Reproduce the entries. Match every word.

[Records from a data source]
::::::::

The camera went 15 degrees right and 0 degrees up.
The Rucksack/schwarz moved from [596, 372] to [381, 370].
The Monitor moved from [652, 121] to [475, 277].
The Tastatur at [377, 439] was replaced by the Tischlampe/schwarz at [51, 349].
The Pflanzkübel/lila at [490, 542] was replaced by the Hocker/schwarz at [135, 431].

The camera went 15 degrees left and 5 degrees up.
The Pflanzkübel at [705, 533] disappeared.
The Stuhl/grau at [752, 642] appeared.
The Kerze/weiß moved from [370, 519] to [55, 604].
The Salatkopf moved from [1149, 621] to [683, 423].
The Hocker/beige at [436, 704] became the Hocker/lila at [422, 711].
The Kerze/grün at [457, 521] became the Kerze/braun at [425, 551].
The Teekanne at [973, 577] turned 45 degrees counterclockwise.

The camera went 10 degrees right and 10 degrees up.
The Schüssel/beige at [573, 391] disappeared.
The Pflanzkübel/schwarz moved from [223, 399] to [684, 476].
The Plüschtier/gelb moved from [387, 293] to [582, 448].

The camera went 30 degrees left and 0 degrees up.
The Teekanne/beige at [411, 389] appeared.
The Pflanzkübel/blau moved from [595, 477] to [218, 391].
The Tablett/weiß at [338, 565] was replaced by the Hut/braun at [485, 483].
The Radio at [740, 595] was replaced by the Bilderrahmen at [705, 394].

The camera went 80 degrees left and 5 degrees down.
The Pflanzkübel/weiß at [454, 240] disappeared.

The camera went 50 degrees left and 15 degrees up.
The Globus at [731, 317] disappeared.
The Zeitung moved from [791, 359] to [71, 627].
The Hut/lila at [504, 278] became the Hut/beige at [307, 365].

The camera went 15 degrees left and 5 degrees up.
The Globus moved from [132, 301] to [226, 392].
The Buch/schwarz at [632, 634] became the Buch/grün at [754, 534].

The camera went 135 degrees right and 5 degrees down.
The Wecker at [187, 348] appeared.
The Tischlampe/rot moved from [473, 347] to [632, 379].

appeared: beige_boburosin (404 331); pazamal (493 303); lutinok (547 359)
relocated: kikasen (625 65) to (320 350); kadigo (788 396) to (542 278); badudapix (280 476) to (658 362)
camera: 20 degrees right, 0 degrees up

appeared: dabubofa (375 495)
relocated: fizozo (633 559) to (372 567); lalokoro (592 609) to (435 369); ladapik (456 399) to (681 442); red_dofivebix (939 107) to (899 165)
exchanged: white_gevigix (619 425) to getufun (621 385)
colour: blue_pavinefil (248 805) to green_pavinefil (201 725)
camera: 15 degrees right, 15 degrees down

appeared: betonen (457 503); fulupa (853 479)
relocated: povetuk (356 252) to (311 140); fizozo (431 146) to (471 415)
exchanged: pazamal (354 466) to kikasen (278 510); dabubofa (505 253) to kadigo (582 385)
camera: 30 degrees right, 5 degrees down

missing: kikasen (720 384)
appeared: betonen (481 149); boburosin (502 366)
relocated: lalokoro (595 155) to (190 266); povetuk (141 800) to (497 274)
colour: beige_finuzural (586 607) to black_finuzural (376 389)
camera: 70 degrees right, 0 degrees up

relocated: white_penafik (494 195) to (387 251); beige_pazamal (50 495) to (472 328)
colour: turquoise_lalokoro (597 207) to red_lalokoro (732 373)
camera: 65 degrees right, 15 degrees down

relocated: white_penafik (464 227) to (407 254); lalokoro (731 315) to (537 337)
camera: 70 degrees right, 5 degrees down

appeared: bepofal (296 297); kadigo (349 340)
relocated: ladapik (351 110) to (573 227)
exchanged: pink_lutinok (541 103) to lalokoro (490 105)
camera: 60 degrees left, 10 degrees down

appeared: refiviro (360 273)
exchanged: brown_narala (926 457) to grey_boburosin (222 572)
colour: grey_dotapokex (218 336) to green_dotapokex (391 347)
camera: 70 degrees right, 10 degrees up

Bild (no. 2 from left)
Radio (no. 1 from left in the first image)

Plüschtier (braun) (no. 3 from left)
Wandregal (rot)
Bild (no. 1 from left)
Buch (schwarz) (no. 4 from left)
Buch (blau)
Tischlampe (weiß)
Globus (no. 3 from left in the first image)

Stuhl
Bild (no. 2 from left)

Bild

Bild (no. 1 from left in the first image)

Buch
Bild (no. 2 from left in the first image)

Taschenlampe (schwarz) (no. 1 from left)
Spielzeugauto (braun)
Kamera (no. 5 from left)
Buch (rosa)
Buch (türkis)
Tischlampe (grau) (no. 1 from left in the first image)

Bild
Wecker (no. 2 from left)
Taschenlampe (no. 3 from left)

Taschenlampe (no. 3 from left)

::::::::

_WRITTEN ANSWER_:
The camera went 15 degrees right and 0 degrees up.
The Rucksack/schwarz moved from [596, 372] to [381, 370].
The Monitor moved from [652, 121] to [475, 277].
The Tastatur at [377, 439] was replaced by the Tischlampe/schwarz at [51, 349].
The Pflanzkübel/lila at [490, 542] was replaced by the Hocker/schwarz at [135, 431].

The camera went 15 degrees left and 5 degrees up.
The Pflanzkübel at [705, 533] disappeared.
The Stuhl/grau at [752, 642] appeared.
The Kerze/weiß moved from [370, 519] to [55, 604].
The Salatkopf moved from [1149, 621] to [683, 423].
The Hocker/beige at [436, 704] became the Hocker/lila at [422, 711].
The Kerze/grün at [457, 521] became the Kerze/braun at [425, 551].
The Teekanne at [973, 577] turned 45 degrees counterclockwise.

The camera went 10 degrees right and 10 degrees up.
The Schüssel/beige at [573, 391] disappeared.
The Pflanzkübel/schwarz moved from [223, 399] to [684, 476].
The Plüschtier/gelb moved from [387, 293] to [582, 448].

The camera went 30 degrees left and 0 degrees up.
The Teekanne/beige at [411, 389] appeared.
The Pflanzkübel/blau moved from [595, 477] to [218, 391].
The Tablett/weiß at [338, 565] was replaced by the Hut/braun at [485, 483].
The Radio at [740, 595] was replaced by the Bilderrahmen at [705, 394].

The camera went 80 degrees left and 5 degrees down.
The Pflanzkübel/weiß at [454, 240] disappeared.

The camera went 50 degrees left and 15 degrees up.
The Globus at [731, 317] disappeared.
The Zeitung moved from [791, 359] to [71, 627].
The Hut/lila at [504, 278] became the Hut/beige at [307, 365].

The camera went 15 degrees left and 5 degrees up.
The Globus moved from [132, 301] to [226, 392].
The Buch/schwarz at [632, 634] became the Buch/grün at [754, 534].

The camera went 135 degrees right and 5 degrees down.
The Wecker at [187, 348] appeared.
The Tischlampe/rot moved from [473, 347] to [632, 379].

appeared: beige_boburosin (404 331); pazamal (493 303); lutinok (547 359)
relocated: kikasen (625 65) to (320 350); kadigo (788 396) to (542 278); badudapix (280 476) to (658 362)
camera: 20 degrees right, 0 degrees up

appeared: dabubofa (375 495)
relocated: fizozo (633 559) to (372 567); lalokoro (592 609) to (435 369); ladapik (456 399) to (681 442); red_dofivebix (939 107) to (899 165)
exchanged: white_gevigix (619 425) to getufun (621 385)
colour: blue_pavinefil (248 805) to green_pavinefil (201 725)
camera: 15 degrees right, 15 degrees down

appeared: betonen (457 503); fulupa (853 479)
relocated: povetuk (356 252) to (311 140); fizozo (431 146) to (471 415)
exchanged: pazamal (354 466) to kikasen (278 510); dabubofa (505 253) to kadigo (582 385)
camera: 30 degrees right, 5 degrees down

missing: kikasen (720 384)
appeared: betonen (481 149); boburosin (502 366)
relocated: lalokoro (595 155) to (190 266); povetuk (141 800) to (497 274)
colour: beige_finuzural (586 607) to black_finuzural (376 389)
camera: 70 degrees right, 0 degrees up

relocated: white_penafik (494 195) to (387 251); beige_pazamal (50 495) to (472 328)
colour: turquoise_lalokoro (597 207) to red_lalokoro (732 373)
camera: 65 degrees right, 15 degrees down

relocated: white_penafik (464 227) to (407 254); lalokoro (731 315) to (537 337)
camera: 70 degrees right, 5 degrees down

appeared: bepofal (296 297); kadigo (349 340)
relocated: ladapik (351 110) to (573 227)
exchanged: pink_lutinok (541 103) to lalokoro (490 105)
camera: 60 degrees left, 10 degrees down

appeared: refiviro (360 273)
exchanged: brown_narala (926 457) to grey_boburosin (222 572)
colour: grey_dotapokex (218 336) to green_dotapokex (391 347)
camera: 70 degrees right, 10 degrees up

Bild (no. 2 from left)
Radio (no. 1 from left in the first image)

Plüschtier (braun) (no. 3 from left)
Wandregal (rot)
Bild (no. 1 from left)
Buch (schwarz) (no. 4 from left)
Buch (blau)
Tischlampe (weiß)
Globus (no. 3 from left in the first image)

Stuhl
Bild (no. 2 from left)

Bild

Bild (no. 1 from left in the first image)

Buch
Bild (no. 2 from left in the first image)

Taschenlampe (schwarz) (no. 1 from left)
Spielzeugauto (braun)
Kamera (no. 5 from left)
Buch (rosa)
Buch (türkis)
Tischlampe (grau) (no. 1 from left in the first image)

Bild
Wecker (no. 2 from left)
Taschenlampe (no. 3 from left)

Taschenlampe (no. 3 from left)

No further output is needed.